Provided material ▸
______

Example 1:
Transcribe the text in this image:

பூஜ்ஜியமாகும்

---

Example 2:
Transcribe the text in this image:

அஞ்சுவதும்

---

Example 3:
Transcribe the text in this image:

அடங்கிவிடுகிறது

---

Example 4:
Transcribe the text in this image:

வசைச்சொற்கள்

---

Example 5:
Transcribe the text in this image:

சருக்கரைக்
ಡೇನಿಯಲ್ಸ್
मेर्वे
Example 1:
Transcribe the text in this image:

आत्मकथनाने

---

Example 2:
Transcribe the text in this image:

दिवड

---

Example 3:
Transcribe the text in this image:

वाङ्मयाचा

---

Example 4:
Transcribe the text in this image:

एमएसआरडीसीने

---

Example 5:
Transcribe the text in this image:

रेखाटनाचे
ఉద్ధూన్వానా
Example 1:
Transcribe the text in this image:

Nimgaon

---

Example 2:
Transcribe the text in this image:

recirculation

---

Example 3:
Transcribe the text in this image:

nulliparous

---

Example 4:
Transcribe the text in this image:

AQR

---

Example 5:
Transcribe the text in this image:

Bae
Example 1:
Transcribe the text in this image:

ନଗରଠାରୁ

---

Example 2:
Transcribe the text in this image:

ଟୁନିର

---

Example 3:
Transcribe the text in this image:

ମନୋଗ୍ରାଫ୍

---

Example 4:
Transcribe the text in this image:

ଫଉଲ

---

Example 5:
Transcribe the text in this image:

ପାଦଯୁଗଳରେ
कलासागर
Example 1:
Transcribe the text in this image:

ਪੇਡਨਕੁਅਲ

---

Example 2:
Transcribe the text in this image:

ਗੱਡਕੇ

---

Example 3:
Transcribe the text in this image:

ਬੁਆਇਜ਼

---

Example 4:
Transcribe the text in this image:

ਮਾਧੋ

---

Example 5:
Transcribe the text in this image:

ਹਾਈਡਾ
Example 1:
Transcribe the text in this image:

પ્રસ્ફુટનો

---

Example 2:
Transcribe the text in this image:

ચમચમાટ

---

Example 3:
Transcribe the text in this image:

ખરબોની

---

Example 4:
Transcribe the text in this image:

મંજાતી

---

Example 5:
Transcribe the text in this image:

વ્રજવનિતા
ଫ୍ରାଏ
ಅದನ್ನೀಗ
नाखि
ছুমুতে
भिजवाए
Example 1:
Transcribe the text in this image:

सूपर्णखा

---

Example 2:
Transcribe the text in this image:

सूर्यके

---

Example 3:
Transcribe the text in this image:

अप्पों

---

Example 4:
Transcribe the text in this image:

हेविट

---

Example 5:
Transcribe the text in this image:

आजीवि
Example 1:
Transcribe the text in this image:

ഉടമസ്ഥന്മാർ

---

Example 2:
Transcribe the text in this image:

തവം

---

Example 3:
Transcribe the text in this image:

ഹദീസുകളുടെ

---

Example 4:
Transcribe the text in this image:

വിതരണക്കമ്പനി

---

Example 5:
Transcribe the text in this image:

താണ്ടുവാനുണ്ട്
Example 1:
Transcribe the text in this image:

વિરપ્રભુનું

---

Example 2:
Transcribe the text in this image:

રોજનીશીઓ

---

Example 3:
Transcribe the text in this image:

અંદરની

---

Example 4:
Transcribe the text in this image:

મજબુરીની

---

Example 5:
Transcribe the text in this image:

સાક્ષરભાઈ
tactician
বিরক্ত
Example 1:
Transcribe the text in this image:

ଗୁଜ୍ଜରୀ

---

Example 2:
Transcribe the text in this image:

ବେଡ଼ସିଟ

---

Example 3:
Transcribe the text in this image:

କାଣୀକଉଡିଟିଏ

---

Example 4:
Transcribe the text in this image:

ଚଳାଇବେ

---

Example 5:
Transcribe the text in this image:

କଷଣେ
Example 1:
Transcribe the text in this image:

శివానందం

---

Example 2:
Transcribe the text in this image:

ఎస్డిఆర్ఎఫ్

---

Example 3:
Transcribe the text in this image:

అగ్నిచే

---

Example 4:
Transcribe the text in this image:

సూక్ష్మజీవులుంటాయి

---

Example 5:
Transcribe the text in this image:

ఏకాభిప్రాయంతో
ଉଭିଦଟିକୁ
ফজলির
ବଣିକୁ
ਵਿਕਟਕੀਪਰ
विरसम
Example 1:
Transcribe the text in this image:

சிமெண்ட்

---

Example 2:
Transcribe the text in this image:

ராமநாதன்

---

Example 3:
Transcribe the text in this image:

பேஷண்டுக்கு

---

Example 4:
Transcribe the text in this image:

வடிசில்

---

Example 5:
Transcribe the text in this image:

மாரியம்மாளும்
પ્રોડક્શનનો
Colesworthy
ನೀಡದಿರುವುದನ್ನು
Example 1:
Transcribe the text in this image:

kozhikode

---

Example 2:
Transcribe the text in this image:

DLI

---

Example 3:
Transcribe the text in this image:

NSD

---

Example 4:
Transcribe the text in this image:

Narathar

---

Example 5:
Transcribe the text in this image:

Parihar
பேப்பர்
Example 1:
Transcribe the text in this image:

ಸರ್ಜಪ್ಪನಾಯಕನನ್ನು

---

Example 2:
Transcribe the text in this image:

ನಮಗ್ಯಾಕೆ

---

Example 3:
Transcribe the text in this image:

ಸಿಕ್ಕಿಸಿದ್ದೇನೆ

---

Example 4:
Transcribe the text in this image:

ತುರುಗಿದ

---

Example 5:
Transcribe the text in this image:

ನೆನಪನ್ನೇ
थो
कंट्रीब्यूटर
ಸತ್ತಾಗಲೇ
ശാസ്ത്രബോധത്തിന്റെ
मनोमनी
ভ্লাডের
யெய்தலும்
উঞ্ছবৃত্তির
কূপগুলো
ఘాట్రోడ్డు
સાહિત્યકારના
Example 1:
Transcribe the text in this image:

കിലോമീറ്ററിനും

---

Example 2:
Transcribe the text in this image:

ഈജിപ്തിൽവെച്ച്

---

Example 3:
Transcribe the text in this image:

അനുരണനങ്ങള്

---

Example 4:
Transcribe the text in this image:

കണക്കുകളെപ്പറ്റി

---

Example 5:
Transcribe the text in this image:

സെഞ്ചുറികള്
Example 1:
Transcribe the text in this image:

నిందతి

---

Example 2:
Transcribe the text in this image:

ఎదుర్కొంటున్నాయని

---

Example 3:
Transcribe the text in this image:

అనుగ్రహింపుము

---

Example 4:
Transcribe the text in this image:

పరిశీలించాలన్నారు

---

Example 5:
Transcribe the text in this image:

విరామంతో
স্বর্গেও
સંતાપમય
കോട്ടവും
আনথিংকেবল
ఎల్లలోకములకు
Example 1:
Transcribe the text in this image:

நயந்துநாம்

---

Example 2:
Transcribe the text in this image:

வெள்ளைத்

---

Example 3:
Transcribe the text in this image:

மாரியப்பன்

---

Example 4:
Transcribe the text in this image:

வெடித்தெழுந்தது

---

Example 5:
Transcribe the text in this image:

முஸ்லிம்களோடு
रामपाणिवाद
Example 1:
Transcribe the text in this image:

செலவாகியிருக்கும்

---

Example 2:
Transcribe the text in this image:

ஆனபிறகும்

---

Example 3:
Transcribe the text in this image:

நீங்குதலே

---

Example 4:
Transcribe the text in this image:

______

Your instructions ▸ Reproduce the whole listing so that each line matches the original exactly.

Exercise answer ▸
Example 1:
Transcribe the text in this image:

பூஜ்ஜியமாகும்

---

Example 2:
Transcribe the text in this image:

அஞ்சுவதும்

---

Example 3:
Transcribe the text in this image:

அடங்கிவிடுகிறது

---

Example 4:
Transcribe the text in this image:

வசைச்சொற்கள்

---

Example 5:
Transcribe the text in this image:

சருக்கரைக்
ಡೇನಿಯಲ್ಸ್
मेर्वे
Example 1:
Transcribe the text in this image:

आत्मकथनाने

---

Example 2:
Transcribe the text in this image:

दिवड

---

Example 3:
Transcribe the text in this image:

वाङ्मयाचा

---

Example 4:
Transcribe the text in this image:

एमएसआरडीसीने

---

Example 5:
Transcribe the text in this image:

रेखाटनाचे
ఉద్ధూన్వానా
Example 1:
Transcribe the text in this image:

Nimgaon

---

Example 2:
Transcribe the text in this image:

recirculation

---

Example 3:
Transcribe the text in this image:

nulliparous

---

Example 4:
Transcribe the text in this image:

AQR

---

Example 5:
Transcribe the text in this image:

Bae
Example 1:
Transcribe the text in this image:

ନଗରଠାରୁ

---

Example 2:
Transcribe the text in this image:

ଟୁନିର

---

Example 3:
Transcribe the text in this image:

ମନୋଗ୍ରାଫ୍

---

Example 4:
Transcribe the text in this image:

ଫଉଲ

---

Example 5:
Transcribe the text in this image:

ପାଦଯୁଗଳରେ
कलासागर
Example 1:
Transcribe the text in this image:

ਪੇਡਨਕੁਅਲ

---

Example 2:
Transcribe the text in this image:

ਗੱਡਕੇ

---

Example 3:
Transcribe the text in this image:

ਬੁਆਇਜ਼

---

Example 4:
Transcribe the text in this image:

ਮਾਧੋ

---

Example 5:
Transcribe the text in this image:

ਹਾਈਡਾ
Example 1:
Transcribe the text in this image:

પ્રસ્ફુટનો

---

Example 2:
Transcribe the text in this image:

ચમચમાટ

---

Example 3:
Transcribe the text in this image:

ખરબોની

---

Example 4:
Transcribe the text in this image:

મંજાતી

---

Example 5:
Transcribe the text in this image:

વ્રજવનિતા
ଫ୍ରାଏ
ಅದನ್ನೀಗ
नाखि
ছুমুতে
भिजवाए
Example 1:
Transcribe the text in this image:

सूपर्णखा

---

Example 2:
Transcribe the text in this image:

सूर्यके

---

Example 3:
Transcribe the text in this image:

अप्पों

---

Example 4:
Transcribe the text in this image:

हेविट

---

Example 5:
Transcribe the text in this image:

आजीवि
Example 1:
Transcribe the text in this image:

ഉടമസ്ഥന്മാർ

---

Example 2:
Transcribe the text in this image:

തവം

---

Example 3:
Transcribe the text in this image:

ഹദീസുകളുടെ

---

Example 4:
Transcribe the text in this image:

വിതരണക്കമ്പനി

---

Example 5:
Transcribe the text in this image:

താണ്ടുവാനുണ്ട്
Example 1:
Transcribe the text in this image:

વિરપ્રભુનું

---

Example 2:
Transcribe the text in this image:

રોજનીશીઓ

---

Example 3:
Transcribe the text in this image:

અંદરની

---

Example 4:
Transcribe the text in this image:

મજબુરીની

---

Example 5:
Transcribe the text in this image:

સાક્ષરભાઈ
tactician
বিরক্ত
Example 1:
Transcribe the text in this image:

ଗୁଜ୍ଜରୀ

---

Example 2:
Transcribe the text in this image:

ବେଡ଼ସିଟ

---

Example 3:
Transcribe the text in this image:

କାଣୀକଉଡିଟିଏ

---

Example 4:
Transcribe the text in this image:

ଚଳାଇବେ

---

Example 5:
Transcribe the text in this image:

କଷଣେ
Example 1:
Transcribe the text in this image:

శివానందం

---

Example 2:
Transcribe the text in this image:

ఎస్డిఆర్ఎఫ్

---

Example 3:
Transcribe the text in this image:

అగ్నిచే

---

Example 4:
Transcribe the text in this image:

సూక్ష్మజీవులుంటాయి

---

Example 5:
Transcribe the text in this image:

ఏకాభిప్రాయంతో
ଉଭିଦଟିକୁ
ফজলির
ବଣିକୁ
ਵਿਕਟਕੀਪਰ
विरसम
Example 1:
Transcribe the text in this image:

சிமெண்ட்

---

Example 2:
Transcribe the text in this image:

ராமநாதன்

---

Example 3:
Transcribe the text in this image:

பேஷண்டுக்கு

---

Example 4:
Transcribe the text in this image:

வடிசில்

---

Example 5:
Transcribe the text in this image:

மாரியம்மாளும்
પ્રોડક્શનનો
Colesworthy
ನೀಡದಿರುವುದನ್ನು
Example 1:
Transcribe the text in this image:

kozhikode

---

Example 2:
Transcribe the text in this image:

DLI

---

Example 3:
Transcribe the text in this image:

NSD

---

Example 4:
Transcribe the text in this image:

Narathar

---

Example 5:
Transcribe the text in this image:

Parihar
பேப்பர்
Example 1:
Transcribe the text in this image:

ಸರ್ಜಪ್ಪನಾಯಕನನ್ನು

---

Example 2:
Transcribe the text in this image:

ನಮಗ್ಯಾಕೆ

---

Example 3:
Transcribe the text in this image:

ಸಿಕ್ಕಿಸಿದ್ದೇನೆ

---

Example 4:
Transcribe the text in this image:

ತುರುಗಿದ

---

Example 5:
Transcribe the text in this image:

ನೆನಪನ್ನೇ
थो
कंट्रीब्यूटर
ಸತ್ತಾಗಲೇ
ശാസ്ത്രബോധത്തിന്റെ
मनोमनी
ভ্লাডের
யெய்தலும்
উঞ্ছবৃত্তির
কূপগুলো
ఘాట్రోడ్డు
સાહિત્યકારના
Example 1:
Transcribe the text in this image:

കിലോമീറ്ററിനും

---

Example 2:
Transcribe the text in this image:

ഈജിപ്തിൽവെച്ച്

---

Example 3:
Transcribe the text in this image:

അനുരണനങ്ങള്

---

Example 4:
Transcribe the text in this image:

കണക്കുകളെപ്പറ്റി

---

Example 5:
Transcribe the text in this image:

സെഞ്ചുറികള്
Example 1:
Transcribe the text in this image:

నిందతి

---

Example 2:
Transcribe the text in this image:

ఎదుర్కొంటున్నాయని

---

Example 3:
Transcribe the text in this image:

అనుగ్రహింపుము

---

Example 4:
Transcribe the text in this image:

పరిశీలించాలన్నారు

---

Example 5:
Transcribe the text in this image:

విరామంతో
স্বর্গেও
સંતાપમય
കോട്ടവും
আনথিংকেবল
ఎల్లలోకములకు
Example 1:
Transcribe the text in this image:

நயந்துநாம்

---

Example 2:
Transcribe the text in this image:

வெள்ளைத்

---

Example 3:
Transcribe the text in this image:

மாரியப்பன்

---

Example 4:
Transcribe the text in this image:

வெடித்தெழுந்தது

---

Example 5:
Transcribe the text in this image:

முஸ்லிம்களோடு
रामपाणिवाद
Example 1:
Transcribe the text in this image:

செலவாகியிருக்கும்

---

Example 2:
Transcribe the text in this image:

ஆனபிறகும்

---

Example 3:
Transcribe the text in this image:

நீங்குதலே

---

Example 4:
Transcribe the text in this image:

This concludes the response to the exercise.